▶ [Assignment] Transcribe the entries that follow exactly as they appear, minus pictures.

▶ [Supplied information]
________________________________________
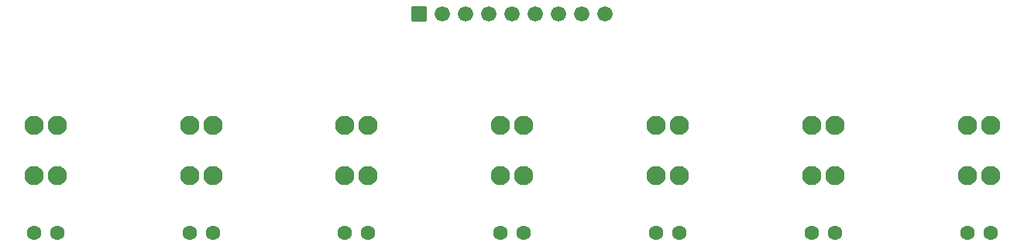
<source format=gbs>
G04 Layer: BottomSolderMaskLayer*
G04 EasyEDA v6.5.22, 2022-12-11 09:51:38*
G04 e12cfe8ce6ad4c4799b389a6830ee86a,10*
G04 Gerber Generator version 0.2*
G04 Scale: 100 percent, Rotated: No, Reflected: No *
G04 Dimensions in millimeters *
G04 leading zeros omitted , absolute positions ,4 integer and 5 decimal *
%FSLAX45Y45*%
%MOMM*%

%AMMACRO1*1,1,$1,$2,$3*1,1,$1,$4,$5*1,1,$1,0-$2,0-$3*1,1,$1,0-$4,0-$5*20,1,$1,$2,$3,$4,$5,0*20,1,$1,$4,$5,0-$2,0-$3,0*20,1,$1,0-$2,0-$3,0-$4,0-$5,0*20,1,$1,0-$4,0-$5,$2,$3,0*4,1,4,$2,$3,$4,$5,0-$2,0-$3,0-$4,0-$5,$2,$3,0*%
%ADD10C,2.1016*%
%ADD11MACRO1,0.1016X-0.7874X0.7874X0.7874X0.7874*%
%ADD12C,1.6764*%
%ADD13C,1.6000*%

%LPD*%
D10*
G01*
X4272991Y924915D03*
G01*
X4272991Y1475079D03*
G01*
X4526991Y924915D03*
G01*
X4526991Y1475079D03*
G01*
X872997Y924915D03*
G01*
X872997Y1475079D03*
G01*
X1126997Y924915D03*
G01*
X1126997Y1475079D03*
G01*
X2572994Y924915D03*
G01*
X2572994Y1475079D03*
G01*
X2826994Y924915D03*
G01*
X2826994Y1475079D03*
G01*
X5972987Y924915D03*
G01*
X5972987Y1475079D03*
G01*
X6226987Y924915D03*
G01*
X6226987Y1475079D03*
G01*
X7672984Y924940D03*
G01*
X7672984Y1475104D03*
G01*
X7926984Y924940D03*
G01*
X7926984Y1475104D03*
G01*
X9372981Y924940D03*
G01*
X9372981Y1475104D03*
G01*
X9626981Y924940D03*
G01*
X9626981Y1475104D03*
G01*
X11072977Y924940D03*
G01*
X11072977Y1475104D03*
G01*
X11326977Y924940D03*
G01*
X11326977Y1475104D03*
D11*
G01*
X5083987Y2699994D03*
D12*
G01*
X5337987Y2699994D03*
G01*
X5591987Y2699994D03*
G01*
X5845987Y2699994D03*
G01*
X6099987Y2699994D03*
G01*
X6353987Y2699994D03*
G01*
X6607987Y2699994D03*
G01*
X6861987Y2699994D03*
G01*
X7115987Y2699994D03*
D13*
G01*
X873505Y299999D03*
G01*
X1127505Y299999D03*
G01*
X2573502Y299999D03*
G01*
X2827502Y299999D03*
G01*
X4269079Y299999D03*
G01*
X4523104Y299999D03*
G01*
X5972987Y299999D03*
G01*
X6226987Y299999D03*
G01*
X7672984Y299999D03*
G01*
X7926984Y299999D03*
G01*
X9372981Y299999D03*
G01*
X9626981Y299999D03*
G01*
X11072977Y299999D03*
G01*
X11326977Y299999D03*
M02*

</source>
________________________________________
▶ [Solution to this problem]
<source format=gbs>
G04 Layer: BottomSolderMaskLayer*
G04 EasyEDA v6.5.22, 2022-12-11 09:51:38*
G04 e12cfe8ce6ad4c4799b389a6830ee86a,10*
G04 Gerber Generator version 0.2*
G04 Scale: 100 percent, Rotated: No, Reflected: No *
G04 Dimensions in millimeters *
G04 leading zeros omitted , absolute positions ,4 integer and 5 decimal *
%FSLAX45Y45*%
%MOMM*%

%AMMACRO1*1,1,$1,$2,$3*1,1,$1,$4,$5*1,1,$1,0-$2,0-$3*1,1,$1,0-$4,0-$5*20,1,$1,$2,$3,$4,$5,0*20,1,$1,$4,$5,0-$2,0-$3,0*20,1,$1,0-$2,0-$3,0-$4,0-$5,0*20,1,$1,0-$4,0-$5,$2,$3,0*4,1,4,$2,$3,$4,$5,0-$2,0-$3,0-$4,0-$5,$2,$3,0*%
%ADD10C,2.1016*%
%ADD11MACRO1,0.1016X-0.7874X0.7874X0.7874X0.7874*%
%ADD12C,1.6764*%
%ADD13C,1.6000*%

%LPD*%
D10*
G01*
X4272991Y924915D03*
G01*
X4272991Y1475079D03*
G01*
X4526991Y924915D03*
G01*
X4526991Y1475079D03*
G01*
X872997Y924915D03*
G01*
X872997Y1475079D03*
G01*
X1126997Y924915D03*
G01*
X1126997Y1475079D03*
G01*
X2572994Y924915D03*
G01*
X2572994Y1475079D03*
G01*
X2826994Y924915D03*
G01*
X2826994Y1475079D03*
G01*
X5972987Y924915D03*
G01*
X5972987Y1475079D03*
G01*
X6226987Y924915D03*
G01*
X6226987Y1475079D03*
G01*
X7672984Y924940D03*
G01*
X7672984Y1475104D03*
G01*
X7926984Y924940D03*
G01*
X7926984Y1475104D03*
G01*
X9372981Y924940D03*
G01*
X9372981Y1475104D03*
G01*
X9626981Y924940D03*
G01*
X9626981Y1475104D03*
G01*
X11072977Y924940D03*
G01*
X11072977Y1475104D03*
G01*
X11326977Y924940D03*
G01*
X11326977Y1475104D03*
D11*
G01*
X5083987Y2699994D03*
D12*
G01*
X5337987Y2699994D03*
G01*
X5591987Y2699994D03*
G01*
X5845987Y2699994D03*
G01*
X6099987Y2699994D03*
G01*
X6353987Y2699994D03*
G01*
X6607987Y2699994D03*
G01*
X6861987Y2699994D03*
G01*
X7115987Y2699994D03*
D13*
G01*
X873505Y299999D03*
G01*
X1127505Y299999D03*
G01*
X2573502Y299999D03*
G01*
X2827502Y299999D03*
G01*
X4269079Y299999D03*
G01*
X4523104Y299999D03*
G01*
X5972987Y299999D03*
G01*
X6226987Y299999D03*
G01*
X7672984Y299999D03*
G01*
X7926984Y299999D03*
G01*
X9372981Y299999D03*
G01*
X9626981Y299999D03*
G01*
X11072977Y299999D03*
G01*
X11326977Y299999D03*
M02*

</source>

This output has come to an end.